At the cessation of a dieting phase, the BMR must adapt to increasing energy consumption as greater food intake is introduced. Without incorporating more food gradually, a sudden rise in daily caloric intake essentially overwhelms the depressed BMR, and leads to a greater storage of body fat rather than efficient use of the additional calories.

Reduced Non-Exercise Activity Thermogenesis (NEAT)

Another contributing factor to total daily energy expenditure is that of non-exercise activity thermogenesis (NEAT), which in short is the daily activity a person undergoes in their day-to-day life aside from planned exercise, like walking the dog or taking the stairs to work. NEAT is said to make up ~15% of total daily energy expenditure.

Keeping in mind that casual activity tends to decline as a dieting phase progresses is another factor in the importance of a proper reverse diet. Suddenly adding in large amounts of calories without paying attention to the likely reduced NEAT can introduce another source of caloric surplus and additional fat gain.

Total Daily Energy Expenditure Contributors: [2]

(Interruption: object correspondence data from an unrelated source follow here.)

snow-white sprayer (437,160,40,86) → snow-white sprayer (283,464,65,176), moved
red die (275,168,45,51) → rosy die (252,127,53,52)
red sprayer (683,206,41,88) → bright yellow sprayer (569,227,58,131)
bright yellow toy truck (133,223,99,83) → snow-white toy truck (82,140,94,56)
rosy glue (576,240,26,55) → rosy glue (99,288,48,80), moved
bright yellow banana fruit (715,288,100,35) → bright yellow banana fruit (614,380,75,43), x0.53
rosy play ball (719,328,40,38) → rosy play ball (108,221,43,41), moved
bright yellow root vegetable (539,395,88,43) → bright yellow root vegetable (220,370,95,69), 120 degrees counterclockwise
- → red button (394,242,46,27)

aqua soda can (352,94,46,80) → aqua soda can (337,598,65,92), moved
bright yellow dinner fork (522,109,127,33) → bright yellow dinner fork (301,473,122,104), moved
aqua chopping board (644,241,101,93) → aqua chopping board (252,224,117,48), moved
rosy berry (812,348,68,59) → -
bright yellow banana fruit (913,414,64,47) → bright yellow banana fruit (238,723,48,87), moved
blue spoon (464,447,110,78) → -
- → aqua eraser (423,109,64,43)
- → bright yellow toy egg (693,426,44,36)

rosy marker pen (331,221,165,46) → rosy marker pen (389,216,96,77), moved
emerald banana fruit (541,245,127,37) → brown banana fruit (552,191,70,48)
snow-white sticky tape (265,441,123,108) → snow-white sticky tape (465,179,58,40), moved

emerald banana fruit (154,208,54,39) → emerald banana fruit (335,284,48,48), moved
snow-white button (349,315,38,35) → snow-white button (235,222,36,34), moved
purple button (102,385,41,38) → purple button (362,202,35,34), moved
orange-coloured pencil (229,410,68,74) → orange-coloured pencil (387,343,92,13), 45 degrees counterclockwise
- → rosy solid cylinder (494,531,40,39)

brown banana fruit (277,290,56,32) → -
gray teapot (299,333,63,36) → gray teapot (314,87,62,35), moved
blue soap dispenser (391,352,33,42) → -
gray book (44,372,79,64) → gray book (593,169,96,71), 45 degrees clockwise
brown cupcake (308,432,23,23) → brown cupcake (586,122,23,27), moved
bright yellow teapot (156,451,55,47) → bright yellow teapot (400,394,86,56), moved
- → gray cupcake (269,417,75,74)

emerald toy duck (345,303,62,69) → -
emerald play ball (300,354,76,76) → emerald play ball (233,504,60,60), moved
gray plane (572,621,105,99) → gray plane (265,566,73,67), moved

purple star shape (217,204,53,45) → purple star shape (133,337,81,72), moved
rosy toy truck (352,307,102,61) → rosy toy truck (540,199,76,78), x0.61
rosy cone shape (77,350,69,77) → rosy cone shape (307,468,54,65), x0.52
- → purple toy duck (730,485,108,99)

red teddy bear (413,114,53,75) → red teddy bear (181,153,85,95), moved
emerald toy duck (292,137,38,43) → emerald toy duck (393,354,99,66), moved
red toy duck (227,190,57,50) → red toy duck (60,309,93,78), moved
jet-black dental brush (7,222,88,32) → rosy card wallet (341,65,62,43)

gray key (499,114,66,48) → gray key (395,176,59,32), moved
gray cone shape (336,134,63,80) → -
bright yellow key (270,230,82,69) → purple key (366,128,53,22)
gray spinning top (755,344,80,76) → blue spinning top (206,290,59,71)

Basal Metabolic Rate (BMR) 70%
Non-Exercise Activity Thermogenesis (NEAT) 15%
Thermic Effect of Food (TEF) 10%
Exercise Activity Thermogenesis (EAT) 5%

 

While TEF and EAT will not vary much between growth season and fat loss phases, paying consideration to the changes in BMR and NEAT can help athletes to not only appropriately adjust their intake when dieting; but also make wise decisions during their transitions out of a dieting phase to maintain a better body composition following their efforts to improve ratios of body fat to muscle tissue during the diet. Understanding that our bodies are in fact dealing with suppressed abilities to expend calories after dieting helps to highlight the importance of keeping ourselves in check with our eating habits after finishing a fat loss phase.